Scholars of diaspora studies argue that we need to recognise the emigration state as an ordinary feature of geopolitics rather than conceptualising ‘the emigrant state’ and consequentially ‘the diaspora’ as something peculiar and apart from the state. Yet everyday encounters between emigrants and the emigration state have been relatively under researched. This article responds to that blind spot by bringing together scholarship on diaspora studies, state-society relations and the material and affective dimensions of bureaucracy to examine the everyday life of a diaspora technology. More specifically, it examines how Indian emigrants encounter the emigrant state, through the lens of India's ‘Overseas Citizen of India’ (OCI) card. The OCI was publicly announced as ‘dual citizenship’ and represented a new category of legal subject abroad. Whilst scholars including geographers have critiqued the exclusive construction of OCI and questioned the extent to which it represents a form of citizenship at all, very little research has engaged with the mundane material and emotional dimensions of this policy. The study draws on interviews with Indian emigrants and their descendants in Greater London, as well as an examination of immigration/emigration website forums and blogs, online petitions and the Government of India's (GoI) paper trail relating to this diaspora strategy. Since its inception, the OCI card has been characterised by ambiguities and alterations concerning the meaning of citizenship and eligibility criteria.
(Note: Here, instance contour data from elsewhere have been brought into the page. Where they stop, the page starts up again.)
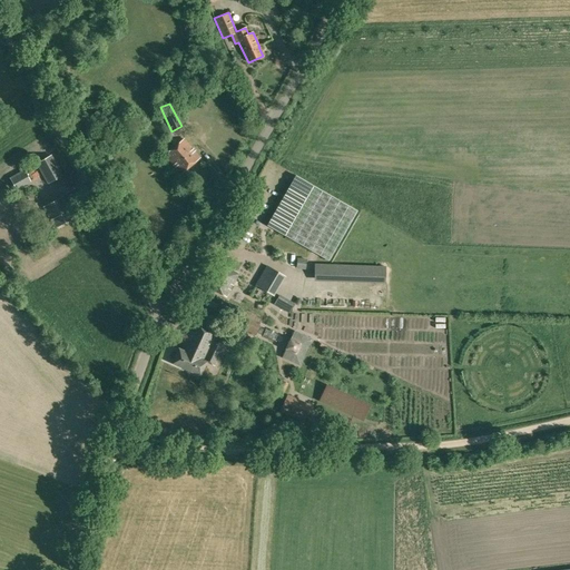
[(182,174),(200,157),(185,138),(166,155),(182,174)]
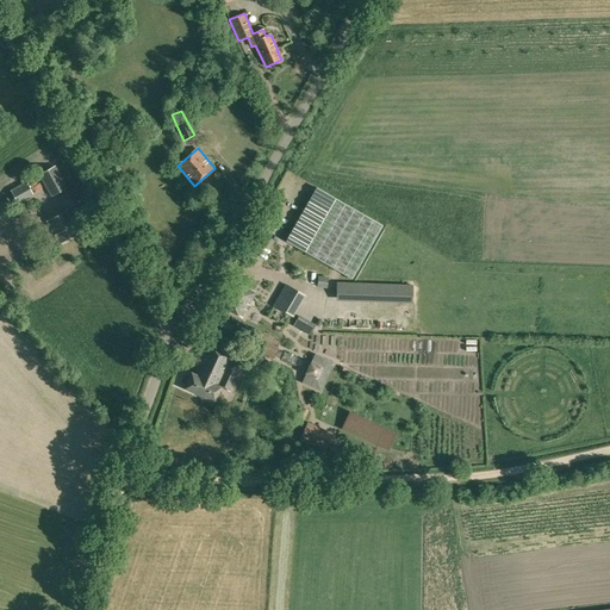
[(51,197),(67,188),(55,166),(38,175),(51,197)]
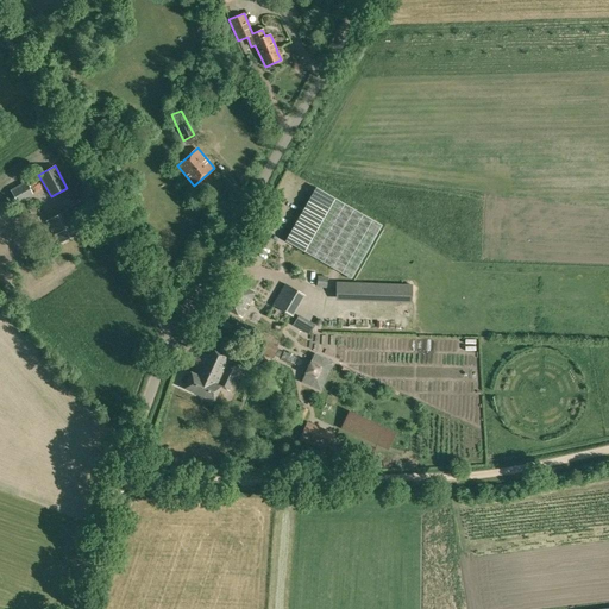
[(18,205),(33,195),(25,182),(10,190),(18,205)]
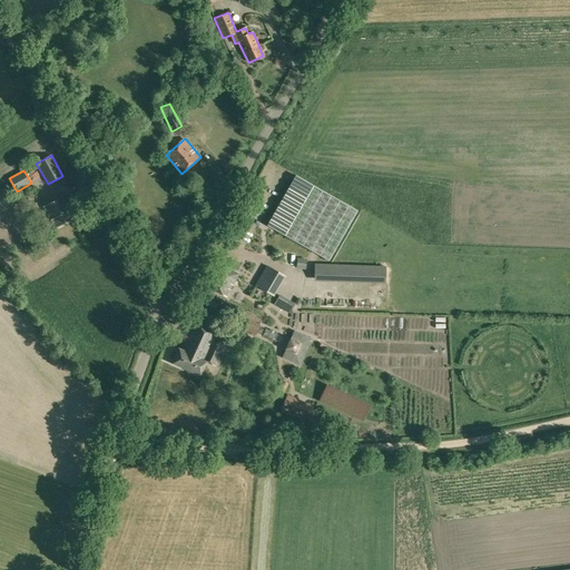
[(357,210),(295,175),(266,225),(328,261),(357,210)]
The article's findings illuminate the ongoing interplay between the production of illegibility and legibility by the emigrant state and emigrants. In so doing it examines the individual and collective strategies deployed by emigrants to interpret the rules and make the state legible, assemble proof of eligibility, and negotiate periods of waiting for their application. It also explores the situated material and affective dimensions of these emigrant state encounters in shaping emigrant subjectivities. The article concludes that the requirements of applying for OCI can, in some cases, serve to undermine the Government of India's diaspora strategy to naturalise the links between people, state and nation.